▶ CONSIGNES:
1. Reprenez le passage source depuis « Cependant, il convient » jusqu'à « sont indûment octroyées. », en remplaçant « données qualifiées » par « données certifiées ».
2. Merci d'indiquer, d'après le passage source, pour quelle date le SPF Sécurité sociale attend la contribution de l'INAMI et des autres institutions belges de sécurité sociale.
3. Citez tous les organismes dont proviennent les données qualifiées transférées au secteur des allocations familiales, selon le passage source.

▶ PASSAGE SOURCE:
....
Lors de la 329ème réunion de la Commission administrative, la Belgique a été désignée pour une période de deux ans (2012-2013) comme « leading delegation » pour toutes les questions en matière de fraudes et erreurs suite à l'application des Règlements de coordination n°883/2004 et 987/2009. À ce titre, la Belgique a développé une méthodologie dénommée F.E.R.M. (Fraud, error & Risk Management) lui permettant de procéder à une évaluation des rapports nationaux en matière de fraudes et erreurs remis volontairement par les États membres. Dans le mandat que la Belgique a reçu de la Commission, celle-ci doit notamment procéder à l'évaluation des rapports nationaux pour les deux années à venir.  

La Commission a demandé à ce que les États membres intéressés déposent leurs rapports pour le 15 juin 2012 au plus tard. La contribution de l’INAMI et des autres institutions belges de sécurité sociale est attendue par le Service public fédéral (SPF) Sécurité sociale pour le 15 mai 2012. 

En ce qui concerne l’ONAFTS, vous trouverez les renseignements suivants. 

Il est important de préciser que le formulaire E301 est une attestation concernant les périodes à prendre en compte pour l’octroi des prestations de chômage. Ce document qui récapitule les périodes d'assurance ou d'emploi accomplies sur le territoire d'un État membre, est établi par l'institution du précédent pays d'emploi, afin de permettre, le cas échéant, à l'institution du nouveau pays d'emploi de tenir compte des périodes accomplies dans l'autre État pour examiner les droits au bénéficie de prestations d'assurance chômage au regard de sa législation. 

Les faux formulaires E301, ne concernent donc pas le secteur des allocations familiales mais uniquement le secteur du chômage. 

Cependant, il convient de savoir que le droit aux allocations familiales pour travailleurs salariés est un droit dérivé c’est-à-dire qu'il est tributaire des données qualifiées provenant soit de l'ONSS, de l'ONEm, de l'INAMI transférées via les flux par ces organismes. Ces données sont indispensables pour ouvrir un droit en faveur des enfants de travailleurs, de malades ou de chômeurs. Les informations transmises au secteur des allocations familiales par ces flux sont des données qualifiées. Dès lors les organismes d'allocations familiales doivent s'y baser pour ouvrir le droit sans vérifications ultérieures de l'information reçue. 

De ce fait, il se peut, que sur la base d’un faux formulaire E301, l’ONEm envoie au secteur des allocations familiales pour travailleurs salariés un flux sur la base duquel des allocations familiales sont indûment octroyées.
....
▶ DONNÉES EXTRAITES:

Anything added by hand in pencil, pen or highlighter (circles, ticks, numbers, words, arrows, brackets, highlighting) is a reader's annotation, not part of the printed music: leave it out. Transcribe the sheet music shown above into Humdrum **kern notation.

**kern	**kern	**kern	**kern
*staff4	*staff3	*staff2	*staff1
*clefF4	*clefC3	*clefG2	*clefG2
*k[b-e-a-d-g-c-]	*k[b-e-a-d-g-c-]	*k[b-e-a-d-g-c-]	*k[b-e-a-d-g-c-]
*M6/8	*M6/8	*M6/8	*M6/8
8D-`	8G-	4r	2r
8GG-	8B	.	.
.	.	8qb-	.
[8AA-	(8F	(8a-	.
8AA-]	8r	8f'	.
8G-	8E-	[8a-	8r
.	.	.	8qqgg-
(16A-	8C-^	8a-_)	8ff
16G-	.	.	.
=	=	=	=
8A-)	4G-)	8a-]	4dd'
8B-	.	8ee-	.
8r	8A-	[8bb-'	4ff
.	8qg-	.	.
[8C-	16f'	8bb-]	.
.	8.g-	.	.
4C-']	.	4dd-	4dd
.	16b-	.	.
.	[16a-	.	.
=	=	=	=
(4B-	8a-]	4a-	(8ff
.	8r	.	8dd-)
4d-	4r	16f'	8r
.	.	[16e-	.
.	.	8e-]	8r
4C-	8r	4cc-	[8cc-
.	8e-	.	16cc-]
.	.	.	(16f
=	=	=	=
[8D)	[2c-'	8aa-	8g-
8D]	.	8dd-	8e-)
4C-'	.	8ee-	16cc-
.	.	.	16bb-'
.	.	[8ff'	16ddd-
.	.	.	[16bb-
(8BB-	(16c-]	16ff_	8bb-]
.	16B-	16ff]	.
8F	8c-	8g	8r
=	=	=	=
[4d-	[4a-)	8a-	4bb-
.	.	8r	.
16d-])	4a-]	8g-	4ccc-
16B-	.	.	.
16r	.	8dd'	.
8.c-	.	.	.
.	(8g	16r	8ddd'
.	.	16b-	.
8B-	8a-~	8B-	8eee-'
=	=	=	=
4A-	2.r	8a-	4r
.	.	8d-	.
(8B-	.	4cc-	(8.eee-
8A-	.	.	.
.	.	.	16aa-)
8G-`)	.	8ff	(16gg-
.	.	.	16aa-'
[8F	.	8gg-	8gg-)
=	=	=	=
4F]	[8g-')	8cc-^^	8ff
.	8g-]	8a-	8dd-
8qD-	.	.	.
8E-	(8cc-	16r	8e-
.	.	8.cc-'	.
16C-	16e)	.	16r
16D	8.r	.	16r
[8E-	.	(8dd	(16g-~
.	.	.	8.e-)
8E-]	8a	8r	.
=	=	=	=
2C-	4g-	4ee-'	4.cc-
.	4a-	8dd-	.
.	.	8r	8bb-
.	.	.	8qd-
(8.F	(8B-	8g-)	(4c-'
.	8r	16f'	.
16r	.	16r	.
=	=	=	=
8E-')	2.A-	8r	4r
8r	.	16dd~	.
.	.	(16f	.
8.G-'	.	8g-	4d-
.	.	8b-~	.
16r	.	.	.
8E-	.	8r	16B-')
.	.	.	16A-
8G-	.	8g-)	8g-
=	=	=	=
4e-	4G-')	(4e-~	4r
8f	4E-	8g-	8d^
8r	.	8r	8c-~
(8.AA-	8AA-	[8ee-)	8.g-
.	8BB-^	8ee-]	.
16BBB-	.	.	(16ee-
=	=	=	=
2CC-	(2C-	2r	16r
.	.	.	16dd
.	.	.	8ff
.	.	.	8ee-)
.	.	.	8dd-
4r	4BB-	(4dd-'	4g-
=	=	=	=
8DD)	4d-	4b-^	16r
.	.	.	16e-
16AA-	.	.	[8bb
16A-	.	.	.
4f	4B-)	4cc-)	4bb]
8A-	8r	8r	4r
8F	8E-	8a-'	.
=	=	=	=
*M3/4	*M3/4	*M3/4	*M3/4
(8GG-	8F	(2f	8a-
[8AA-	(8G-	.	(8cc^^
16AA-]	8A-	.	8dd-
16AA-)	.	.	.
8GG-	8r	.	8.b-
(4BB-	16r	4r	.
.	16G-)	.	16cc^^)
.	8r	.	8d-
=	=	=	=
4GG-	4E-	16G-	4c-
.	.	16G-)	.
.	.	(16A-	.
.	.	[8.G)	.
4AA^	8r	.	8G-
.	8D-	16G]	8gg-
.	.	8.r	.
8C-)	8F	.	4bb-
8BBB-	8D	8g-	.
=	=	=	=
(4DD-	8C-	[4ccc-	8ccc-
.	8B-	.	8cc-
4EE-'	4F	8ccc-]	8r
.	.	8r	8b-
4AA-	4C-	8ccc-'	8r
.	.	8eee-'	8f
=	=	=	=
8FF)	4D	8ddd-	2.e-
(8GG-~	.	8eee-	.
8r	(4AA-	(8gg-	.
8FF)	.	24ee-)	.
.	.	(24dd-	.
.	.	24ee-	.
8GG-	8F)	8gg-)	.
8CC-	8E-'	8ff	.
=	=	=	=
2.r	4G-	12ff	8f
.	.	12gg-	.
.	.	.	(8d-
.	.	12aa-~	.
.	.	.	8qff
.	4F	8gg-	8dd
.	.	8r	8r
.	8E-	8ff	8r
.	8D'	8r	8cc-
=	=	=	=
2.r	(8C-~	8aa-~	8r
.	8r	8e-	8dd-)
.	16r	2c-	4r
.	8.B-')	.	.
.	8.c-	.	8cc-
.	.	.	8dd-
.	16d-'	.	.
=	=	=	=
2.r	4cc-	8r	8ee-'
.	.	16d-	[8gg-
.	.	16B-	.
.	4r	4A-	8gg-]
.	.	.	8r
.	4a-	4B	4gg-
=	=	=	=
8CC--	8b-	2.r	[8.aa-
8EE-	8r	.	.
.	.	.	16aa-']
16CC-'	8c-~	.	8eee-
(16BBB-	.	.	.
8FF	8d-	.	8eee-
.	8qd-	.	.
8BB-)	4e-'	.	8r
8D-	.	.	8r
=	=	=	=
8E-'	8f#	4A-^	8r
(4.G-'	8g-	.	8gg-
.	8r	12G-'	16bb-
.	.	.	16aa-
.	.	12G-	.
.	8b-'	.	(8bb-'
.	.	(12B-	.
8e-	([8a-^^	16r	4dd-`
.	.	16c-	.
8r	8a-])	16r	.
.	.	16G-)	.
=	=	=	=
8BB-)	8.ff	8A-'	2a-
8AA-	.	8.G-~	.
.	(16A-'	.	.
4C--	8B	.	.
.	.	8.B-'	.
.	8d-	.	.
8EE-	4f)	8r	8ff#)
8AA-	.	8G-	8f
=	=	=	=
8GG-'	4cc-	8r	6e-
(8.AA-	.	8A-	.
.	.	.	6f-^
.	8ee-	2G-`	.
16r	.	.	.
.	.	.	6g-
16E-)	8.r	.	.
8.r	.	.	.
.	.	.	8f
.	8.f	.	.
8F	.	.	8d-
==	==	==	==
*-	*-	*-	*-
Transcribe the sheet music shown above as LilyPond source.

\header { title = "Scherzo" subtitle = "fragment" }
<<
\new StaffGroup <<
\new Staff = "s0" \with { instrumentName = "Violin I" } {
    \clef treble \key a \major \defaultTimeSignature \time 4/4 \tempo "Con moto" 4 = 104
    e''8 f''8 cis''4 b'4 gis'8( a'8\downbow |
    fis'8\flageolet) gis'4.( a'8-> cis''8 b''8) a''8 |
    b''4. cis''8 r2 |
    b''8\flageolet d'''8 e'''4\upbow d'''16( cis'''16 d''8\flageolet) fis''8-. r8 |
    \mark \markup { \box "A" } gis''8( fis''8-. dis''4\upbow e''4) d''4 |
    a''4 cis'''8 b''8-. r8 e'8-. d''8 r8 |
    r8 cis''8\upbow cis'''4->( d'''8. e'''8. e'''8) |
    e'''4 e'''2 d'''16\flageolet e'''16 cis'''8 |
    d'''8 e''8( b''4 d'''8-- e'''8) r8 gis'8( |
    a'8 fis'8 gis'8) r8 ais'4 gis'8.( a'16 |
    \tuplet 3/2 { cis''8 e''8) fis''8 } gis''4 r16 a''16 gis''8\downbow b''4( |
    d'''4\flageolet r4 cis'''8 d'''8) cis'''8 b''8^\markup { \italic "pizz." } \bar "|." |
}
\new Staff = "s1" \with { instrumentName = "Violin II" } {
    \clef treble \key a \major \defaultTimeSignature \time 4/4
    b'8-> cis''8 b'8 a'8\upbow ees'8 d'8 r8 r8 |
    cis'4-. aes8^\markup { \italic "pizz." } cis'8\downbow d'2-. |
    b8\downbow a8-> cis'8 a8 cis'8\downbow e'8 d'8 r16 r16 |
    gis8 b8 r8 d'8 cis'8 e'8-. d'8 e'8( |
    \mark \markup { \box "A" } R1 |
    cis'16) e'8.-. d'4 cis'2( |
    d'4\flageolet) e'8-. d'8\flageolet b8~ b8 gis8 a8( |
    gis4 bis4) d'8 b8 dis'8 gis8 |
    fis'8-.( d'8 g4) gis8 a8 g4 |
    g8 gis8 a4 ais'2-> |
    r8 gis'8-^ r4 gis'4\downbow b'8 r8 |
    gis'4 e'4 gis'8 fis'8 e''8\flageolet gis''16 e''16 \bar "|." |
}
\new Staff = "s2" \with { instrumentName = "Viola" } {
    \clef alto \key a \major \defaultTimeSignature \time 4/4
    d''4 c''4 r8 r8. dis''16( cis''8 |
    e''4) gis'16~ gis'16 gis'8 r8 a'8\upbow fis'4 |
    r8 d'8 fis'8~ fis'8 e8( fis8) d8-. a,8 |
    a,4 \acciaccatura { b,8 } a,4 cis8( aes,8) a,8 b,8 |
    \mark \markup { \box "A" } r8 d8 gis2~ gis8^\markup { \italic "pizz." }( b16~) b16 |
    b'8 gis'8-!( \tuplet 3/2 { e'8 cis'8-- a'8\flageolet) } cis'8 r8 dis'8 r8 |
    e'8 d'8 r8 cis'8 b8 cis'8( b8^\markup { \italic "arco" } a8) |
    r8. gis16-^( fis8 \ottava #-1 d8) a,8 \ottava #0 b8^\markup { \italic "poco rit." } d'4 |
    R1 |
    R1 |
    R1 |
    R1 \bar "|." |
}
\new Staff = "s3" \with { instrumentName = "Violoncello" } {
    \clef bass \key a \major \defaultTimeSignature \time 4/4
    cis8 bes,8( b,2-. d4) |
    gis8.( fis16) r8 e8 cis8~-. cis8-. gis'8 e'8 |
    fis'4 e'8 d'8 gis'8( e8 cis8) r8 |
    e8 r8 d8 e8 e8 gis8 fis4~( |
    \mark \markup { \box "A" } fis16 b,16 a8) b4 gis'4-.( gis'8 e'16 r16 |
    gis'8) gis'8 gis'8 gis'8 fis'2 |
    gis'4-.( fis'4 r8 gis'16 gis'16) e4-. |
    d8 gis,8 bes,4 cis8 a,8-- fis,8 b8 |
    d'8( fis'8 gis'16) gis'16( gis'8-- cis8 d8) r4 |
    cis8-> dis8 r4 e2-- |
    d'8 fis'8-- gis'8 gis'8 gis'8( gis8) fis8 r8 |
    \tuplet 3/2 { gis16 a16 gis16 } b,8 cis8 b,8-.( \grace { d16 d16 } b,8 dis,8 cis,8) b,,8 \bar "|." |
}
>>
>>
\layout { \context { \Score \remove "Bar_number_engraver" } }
....
▶ RÉPONSES:
1.
Cependant, il convient de savoir que le droit aux allocations familiales pour travailleurs salariés est un droit dérivé c’est-à-dire qu'il est tributaire des données certifiées provenant soit de l'ONSS, de l'ONEm, de l'INAMI transférées via les flux par ces organismes. Ces données sont indispensables pour ouvrir un droit en faveur des enfants de travailleurs, de malades ou de chômeurs. Les informations transmises au secteur des allocations familiales par ces flux sont des données certifiées. Dès lors les organismes d'allocations familiales doivent s'y baser pour ouvrir le droit sans vérifications ultérieures de l'information reçue. 

De ce fait, il se peut, que sur la base d’un faux formulaire E301, l’ONEm envoie au secteur des allocations familiales pour travailleurs salariés un flux sur la base duquel des allocations familiales sont indûment octroyées.

2. Pour le 15 mai 2012.

3. ONSS, ONEm, INAMI